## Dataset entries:
--- START ---

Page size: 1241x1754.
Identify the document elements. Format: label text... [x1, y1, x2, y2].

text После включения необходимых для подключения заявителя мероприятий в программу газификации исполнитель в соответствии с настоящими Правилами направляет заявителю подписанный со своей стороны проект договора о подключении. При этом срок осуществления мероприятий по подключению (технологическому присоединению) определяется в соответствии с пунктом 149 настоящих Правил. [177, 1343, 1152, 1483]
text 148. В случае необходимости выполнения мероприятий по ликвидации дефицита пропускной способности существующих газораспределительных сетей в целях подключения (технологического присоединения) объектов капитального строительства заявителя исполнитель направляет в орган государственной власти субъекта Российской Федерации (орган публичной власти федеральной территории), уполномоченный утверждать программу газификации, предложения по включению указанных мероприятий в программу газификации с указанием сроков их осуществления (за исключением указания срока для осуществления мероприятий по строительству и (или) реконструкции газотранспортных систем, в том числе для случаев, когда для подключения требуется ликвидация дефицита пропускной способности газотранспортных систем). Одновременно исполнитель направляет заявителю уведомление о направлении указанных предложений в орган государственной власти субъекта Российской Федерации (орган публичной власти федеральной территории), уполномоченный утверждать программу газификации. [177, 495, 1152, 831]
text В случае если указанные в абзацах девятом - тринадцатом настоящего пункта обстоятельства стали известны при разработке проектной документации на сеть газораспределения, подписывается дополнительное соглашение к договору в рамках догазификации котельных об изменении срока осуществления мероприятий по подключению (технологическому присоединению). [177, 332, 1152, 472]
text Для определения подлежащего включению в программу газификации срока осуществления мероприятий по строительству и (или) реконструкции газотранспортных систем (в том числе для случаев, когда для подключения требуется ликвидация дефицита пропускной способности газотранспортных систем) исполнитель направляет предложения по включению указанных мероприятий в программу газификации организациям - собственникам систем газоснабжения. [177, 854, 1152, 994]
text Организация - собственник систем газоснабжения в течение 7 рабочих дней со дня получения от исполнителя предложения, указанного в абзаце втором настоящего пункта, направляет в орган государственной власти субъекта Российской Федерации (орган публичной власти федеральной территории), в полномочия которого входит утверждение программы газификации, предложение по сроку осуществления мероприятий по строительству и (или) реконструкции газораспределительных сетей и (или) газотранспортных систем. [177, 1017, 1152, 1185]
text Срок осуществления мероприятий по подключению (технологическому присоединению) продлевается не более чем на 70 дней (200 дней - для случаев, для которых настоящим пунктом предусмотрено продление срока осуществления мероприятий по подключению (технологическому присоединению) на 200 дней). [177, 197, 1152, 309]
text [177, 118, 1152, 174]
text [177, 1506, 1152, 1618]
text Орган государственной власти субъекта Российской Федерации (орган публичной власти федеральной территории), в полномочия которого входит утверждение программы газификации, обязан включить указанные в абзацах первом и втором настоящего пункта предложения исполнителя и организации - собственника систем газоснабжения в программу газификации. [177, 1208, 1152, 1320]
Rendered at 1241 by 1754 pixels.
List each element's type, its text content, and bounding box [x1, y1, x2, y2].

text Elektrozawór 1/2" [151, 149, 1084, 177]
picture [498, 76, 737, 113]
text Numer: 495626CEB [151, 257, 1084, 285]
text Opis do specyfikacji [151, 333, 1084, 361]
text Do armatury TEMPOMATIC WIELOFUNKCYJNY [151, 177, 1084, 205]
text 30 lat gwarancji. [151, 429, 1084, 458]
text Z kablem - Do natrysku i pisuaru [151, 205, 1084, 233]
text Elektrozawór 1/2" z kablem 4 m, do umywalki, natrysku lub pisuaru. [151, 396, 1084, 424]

--- END ---

## Required action:
Transcribe the entries exactly.

## Answer to the problem:
Page size: 1241x1754.
Identify the document elements. Format: label text... [x1, y1, x2, y2].

text После включения необходимых для подключения заявителя мероприятий в программу газификации исполнитель в соответствии с настоящими Правилами направляет заявителю подписанный со своей стороны проект договора о подключении. При этом срок осуществления мероприятий по подключению (технологическому присоединению) определяется в соответствии с пунктом 149 настоящих Правил. [177, 1343, 1152, 1483]
text 148. В случае необходимости выполнения мероприятий по ликвидации дефицита пропускной способности существующих газораспределительных сетей в целях подключения (технологического присоединения) объектов капитального строительства заявителя исполнитель направляет в орган государственной власти субъекта Российской Федерации (орган публичной власти федеральной территории), уполномоченный утверждать программу газификации, предложения по включению указанных мероприятий в программу газификации с указанием сроков их осуществления (за исключением указания срока для осуществления мероприятий по строительству и (или) реконструкции газотранспортных систем, в том числе для случаев, когда для подключения требуется ликвидация дефицита пропускной способности газотранспортных систем). Одновременно исполнитель направляет заявителю уведомление о направлении указанных предложений в орган государственной власти субъекта Российской Федерации (орган публичной власти федеральной территории), уполномоченный утверждать программу газификации. [177, 495, 1152, 831]
text В случае если указанные в абзацах девятом - тринадцатом настоящего пункта обстоятельства стали известны при разработке проектной документации на сеть газораспределения, подписывается дополнительное соглашение к договору в рамках догазификации котельных об изменении срока осуществления мероприятий по подключению (технологическому присоединению). [177, 332, 1152, 472]
text Для определения подлежащего включению в программу газификации срока осуществления мероприятий по строительству и (или) реконструкции газотранспортных систем (в том числе для случаев, когда для подключения требуется ликвидация дефицита пропускной способности газотранспортных систем) исполнитель направляет предложения по включению указанных мероприятий в программу газификации организациям - собственникам систем газоснабжения. [177, 854, 1152, 994]
text Организация - собственник систем газоснабжения в течение 7 рабочих дней со дня получения от исполнителя предложения, указанного в абзаце втором настоящего пункта, направляет в орган государственной власти субъекта Российской Федерации (орган публичной власти федеральной территории), в полномочия которого входит утверждение программы газификации, предложение по сроку осуществления мероприятий по строительству и (или) реконструкции газораспределительных сетей и (или) газотранспортных систем. [177, 1017, 1152, 1185]
text Срок осуществления мероприятий по подключению (технологическому присоединению) продлевается не более чем на 70 дней (200 дней - для случаев, для которых настоящим пунктом предусмотрено продление срока осуществления мероприятий по подключению (технологическому присоединению) на 200 дней). [177, 197, 1152, 309]
text [177, 118, 1152, 174]
text [177, 1506, 1152, 1618]
text Орган государственной власти субъекта Российской Федерации (орган публичной власти федеральной территории), в полномочия которого входит утверждение программы газификации, обязан включить указанные в абзацах первом и втором настоящего пункта предложения исполнителя и организации - собственника систем газоснабжения в программу газификации. [177, 1208, 1152, 1320]
Rendered at 1241 by 1754 pixels.
List each element's type, its text content, and bounding box [x1, y1, x2, y2].

text Elektrozawór 1/2" [151, 149, 1084, 177]
picture [498, 76, 737, 113]
text Numer: 495626CEB [151, 257, 1084, 285]
text Opis do specyfikacji [151, 333, 1084, 361]
text Do armatury TEMPOMATIC WIELOFUNKCYJNY [151, 177, 1084, 205]
text 30 lat gwarancji. [151, 429, 1084, 458]
text Z kablem - Do natrysku i pisuaru [151, 205, 1084, 233]
text Elektrozawór 1/2" z kablem 4 m, do umywalki, natrysku lub pisuaru. [151, 396, 1084, 424]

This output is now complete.